John Paul obviously didn't endorse "evolution" in that sense of the word, noted Phillip E. Johnson, author of the controversial book "Darwin on Trial" and a law professor at the University of California at Berkeley. Darwinists who read the full papal address will quickly realize that this pope is not their ally.

"To the materialists who dominate the scientific culture," said Johnson, any "theory of evolution involving a non-material spiritual element is as unscientific as outright creationism."

In addition to referring to "theories of evolution" – plural instead of singular – the pope also stressed that scientists must remain critical of their own work. They must not allow any one theory to evolve into a doctrine that cannot be challenged.
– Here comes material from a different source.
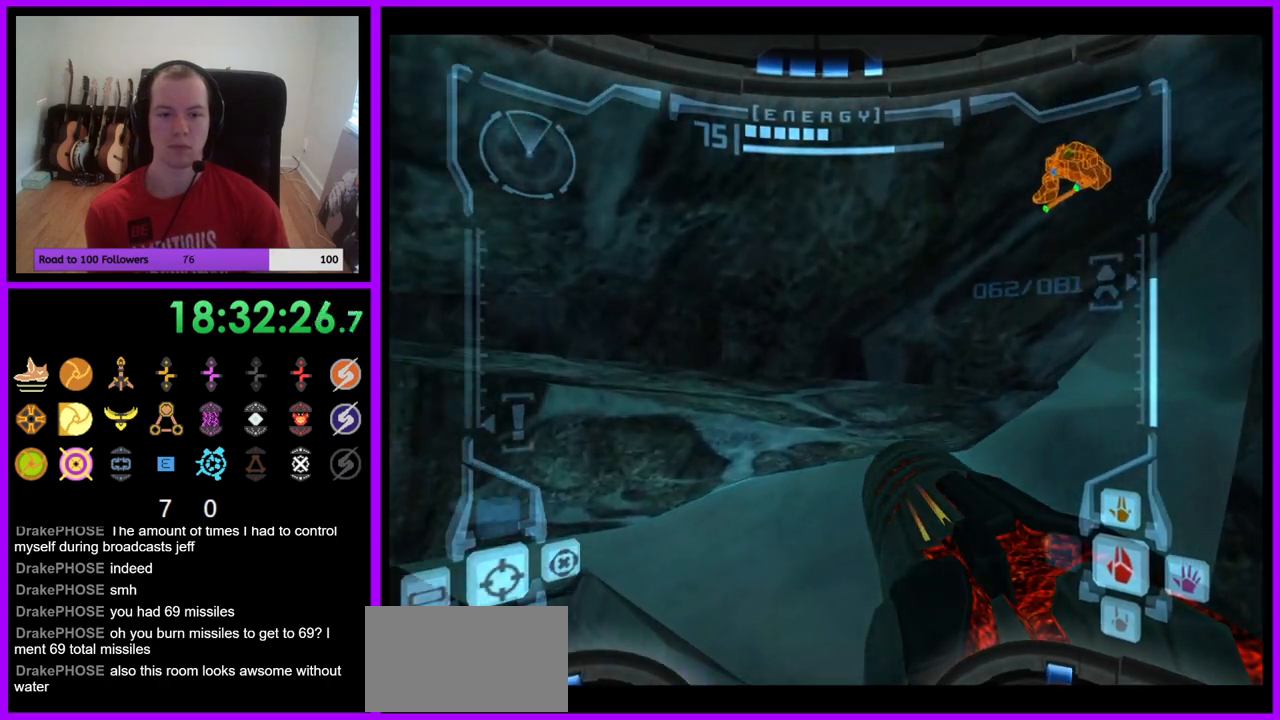
{"buttons": [], "left_stick": "center", "right_stick": "center", "events": [[133, "left_stick", "up"], [467, "left_stick", "center"]]}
A scientific theory, according to John Paul, only "proves its validity by the measure to which it can be verified. It is constantly being tested against the facts. When it can no longer explain these facts, it shows its limits and its lack of usefulness, and it must be revised."

Writing in the New York Times, a prominent Catholic scientist applauded the pope for noting this obvious point. Right now, defenders of Darwinian orthodoxy appear anxious to avoid any evidence that the building blocks of life are too complex to have evolved randomly, said Michael J. Behe, author of ``Darwin's Black Box: The Biochemical Challenge to Evolution.''

"The complex design of the cell has provoked me to stake out a distinctly minority view ... on the question of what caused evolution," said Behe, who teaches at Lehigh University. "I believe that Darwin's mechanism for evolution doesn't explain much of what is seen under a microscope. Cells are simply too complex to have evolved randomly; intelligence was required to produce them."

If evidence continues to emerge that supports Behe's heretical theory, then the pope would argue that Darwin's disciples will need to revise their dogmas.